De la négation aux aveux : le parcours de Myriam Jaouen
Myriam Jaouen, âgée de 27 ans au moment des faits en 2022, a reconnu lors du procès en appel avoir versé le produit acide Destop directement dans la bouche du bébé Lisa. Elle a affirmé avoir seulement voulu « la faire taire » et non la tuer. Cependant, la cour a retenu qu’elle avait « consciemment tué avec un produit toxique létal », comme l’a souligné l’avocat général.
Les accusations de meurtre ont été établies par la démonstration de l’intention de donner la mort, contrairement à la qualification initiale de tortures et actes de barbarie ayant entraîné la mort sans intention de la donner. La petite Lisa a enduré quatre heures de « souffrances extrêmes » avant de succomber.
Une traînée de mensonges et des alertes ignorées
Les éléments présentés au procès ont révélé un schéma troublant.
Myriam Jaouen avait initialement inventé une histoire élaborée sur une explosion de tube de peinture. Elle a maintenu ce mensonge pendant 15 minutes au centre antipoison tandis que les médecins tentaient de sauver l’enfant.
Des collègues avaient auparavant signalé son « incompétence » et son « inaptitude » pour les fonctions de puéricultrice.
Des experts psychiatres l’ont décrite comme « immature » avec une déficience intellectuelle légère, mais sans pathologie mentale.
La douleur des proches et les plaidoiries
Les parents de Lisa, présents tout au long de l’appel, avaient demandé ce nouveau procès après un premier verdict qu’ils avaient jugé « incomprehensible ». Lors du prononcé de la sentence, Myriam Jaouen a tenté de présenter ses excuses, déclarant « Je pense à Lisa tous les jours », mais la mère de l’enfant a visiblement rejeté ce geste.

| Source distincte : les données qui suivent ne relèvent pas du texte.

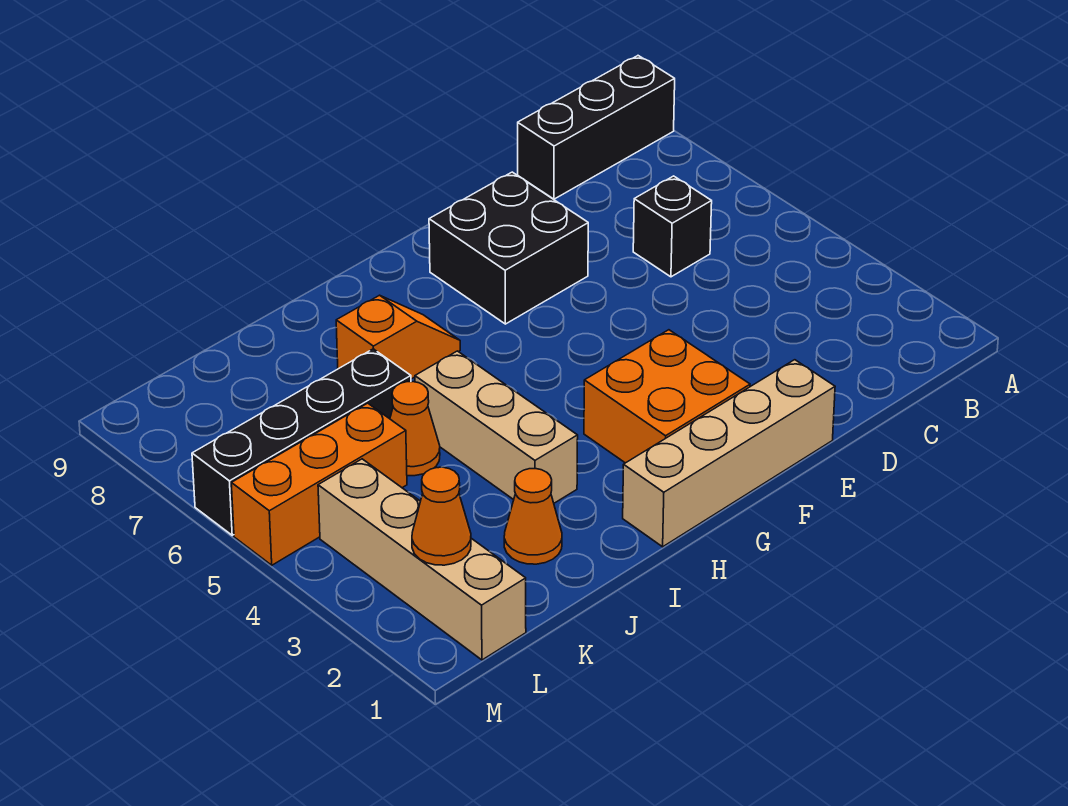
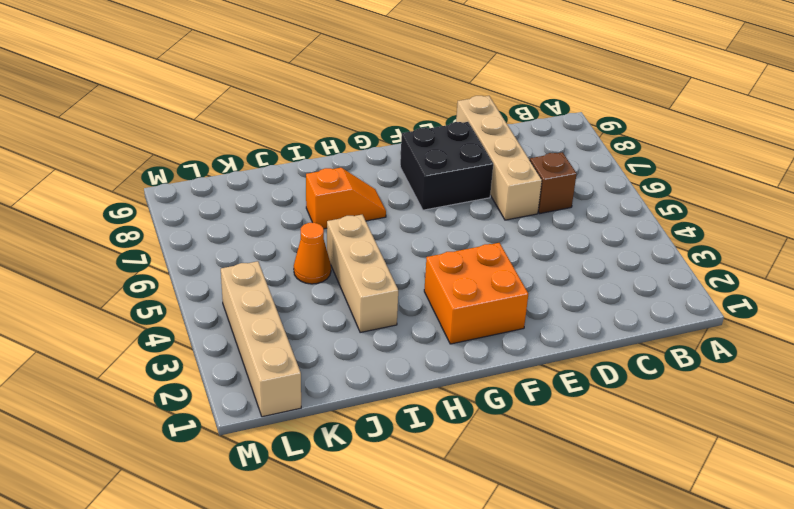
brown brick C6 level 1 -> black brick C6 level 1
tan brick D6:D9 level 1 -> tan brick E1:H1 level 1
none -> black brick A9:C9 level 1
none -> orange cone J2 level 1
none -> black brick J6:M6 level 1

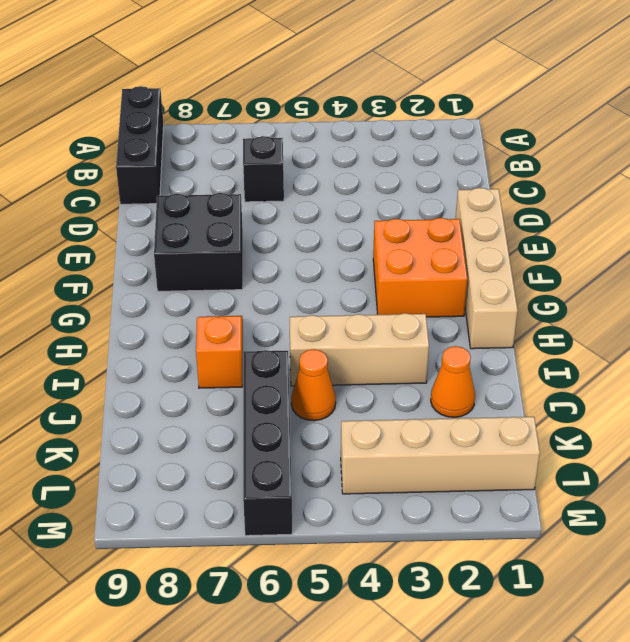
none -> orange brick K5:M5 level 1
none -> orange cone L2 level 2

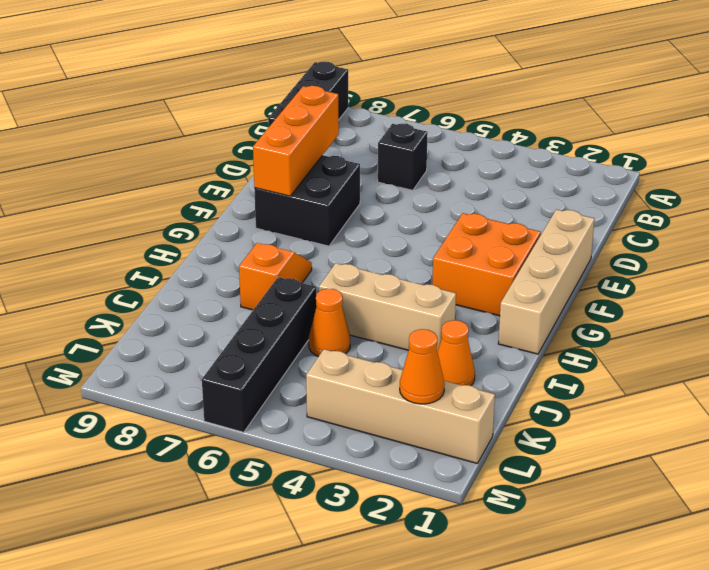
orange brick D8:F8 level 2 -> orange brick K5:M5 level 1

La défense a plaidé les possibilités de réinsertion, insistant sur le caractère « infantile » de la condamnée, tandis que les avocats des parties civiles ont rétorqué que son élaboration d’un alibi démontrait une conscience claire de la gravité de ses actes.
Des répercussions sur la sécurité dans la petite enfance
Cette affaire soulève des questions cruciales sur les pratiques de recrutement et de supervision dans les établissements d’accueil de jeunes enfants. Comme l’a noté un avocat, Myriam Jaouen « n’aurait jamais dû être employée dans cette crèche, et encore moins laissée seule avec des enfants ». La tragédie a relancé les appels à un contrôle plus strict du secteur.
La peine définitive comprend une période de sûreté de 15 ans, garantissant que Myriam Jaouen purgera un temps substantiel pour ce que la cour a qualifié de crime « indicible » contre les plus vulnérables.